▸ EXERCISE REQUIREMENTS:
Your response should be a copy of each line in the listing below that includes the word "호출되는".

-----

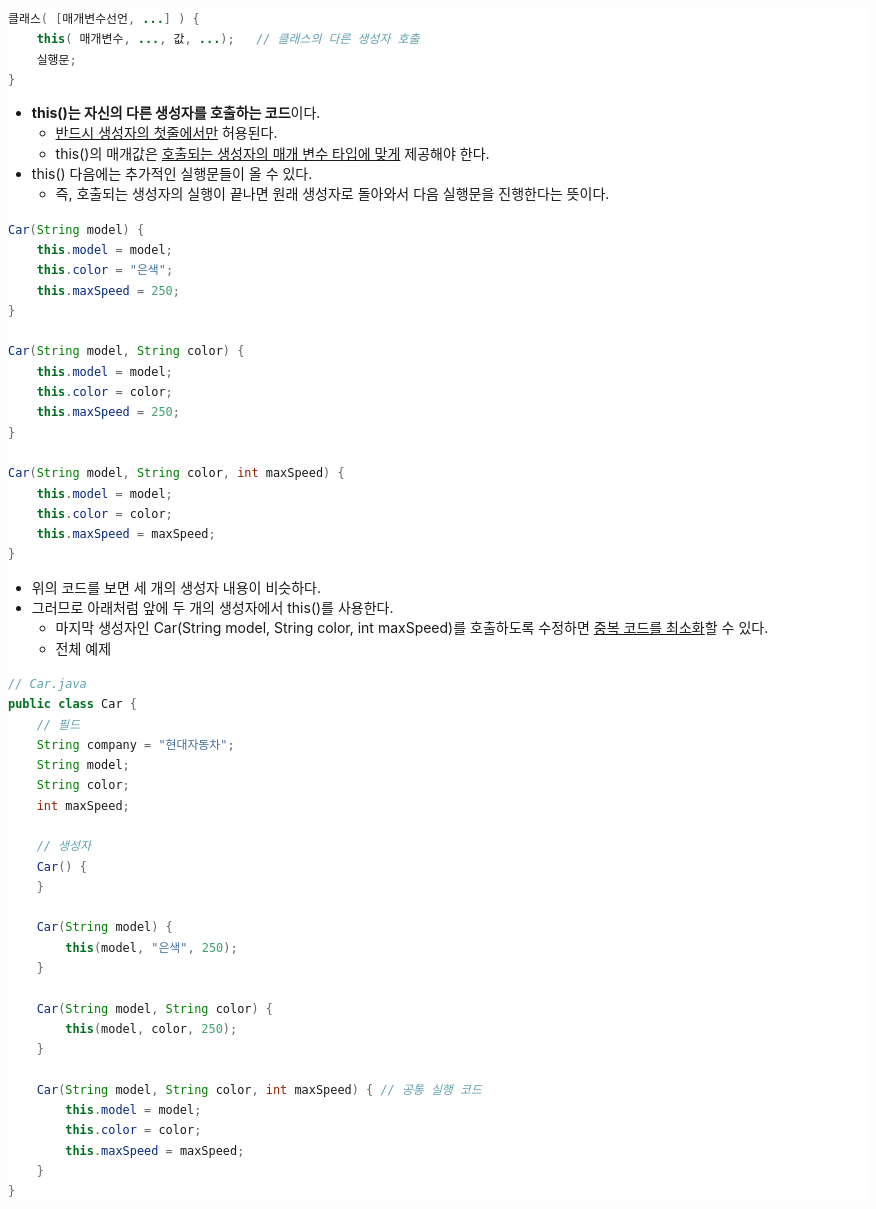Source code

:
 ```java
클래스( [매개변수선언, ...] ) {
    this( 매개변수, ..., 값, ...);	// 클래스의 다른 생성자 호출
    실행문;
}
```

- <b>this()는 자신의 다른 생성자를 호출하는 코드</b>이다.
  - <u>반드시 생성자의 첫줄에서만</u> 허용된다.
  - this()의 매개값은 <u>호출되는 생성자의 매개 변수 타입에 맞게</u> 제공해야 한다.
- this() 다음에는 추가적인 실행문들이 올 수 있다.
  - 즉, 호출되는 생성자의 실행이 끝나면 원래 생성자로 돌아와서 다음 실행문을 진행한다는 뜻이다.

```java
Car(String model) {
    this.model = model;
    this.color = "은색";
    this.maxSpeed = 250;
}

Car(String model, String color) {
    this.model = model;
    this.color = color;
    this.maxSpeed = 250;
}

Car(String model, String color, int maxSpeed) {
    this.model = model;
    this.color = color;
    this.maxSpeed = maxSpeed;
}
```

- 위의 코드를 보면 세 개의 생성자 내용이 비슷하다.
- 그러므로 아래처럼 앞에 두 개의 생성자에서 this()를 사용한다.
  - 마지막 생성자인 Car(String model, String color, int maxSpeed)를 호출하도록 수정하면 <u>중복 코드를 최소화</u>할 수 있다.
  - 전체 예제

```java
// Car.java
public class Car {
    // 필드
    String company = "현대자동차";
    String model;
    String color;
    int maxSpeed;

    // 생성자
    Car() {
    }

    Car(String model) {
        this(model, "은색", 250);
    }

    Car(String model, String color) {
        this(model, color, 250);
    }

    Car(String model, String color, int maxSpeed) { // 공통 실행 코드
        this.model = model;
        this.color = color;
        this.maxSpeed = maxSpeed;
    }
}

```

-----

▸ SOLVED PROBLEM:
  - this()의 매개값은 <u>호출되는 생성자의 매개 변수 타입에 맞게</u> 제공해야 한다.
  - 즉, 호출되는 생성자의 실행이 끝나면 원래 생성자로 돌아와서 다음 실행문을 진행한다는 뜻이다.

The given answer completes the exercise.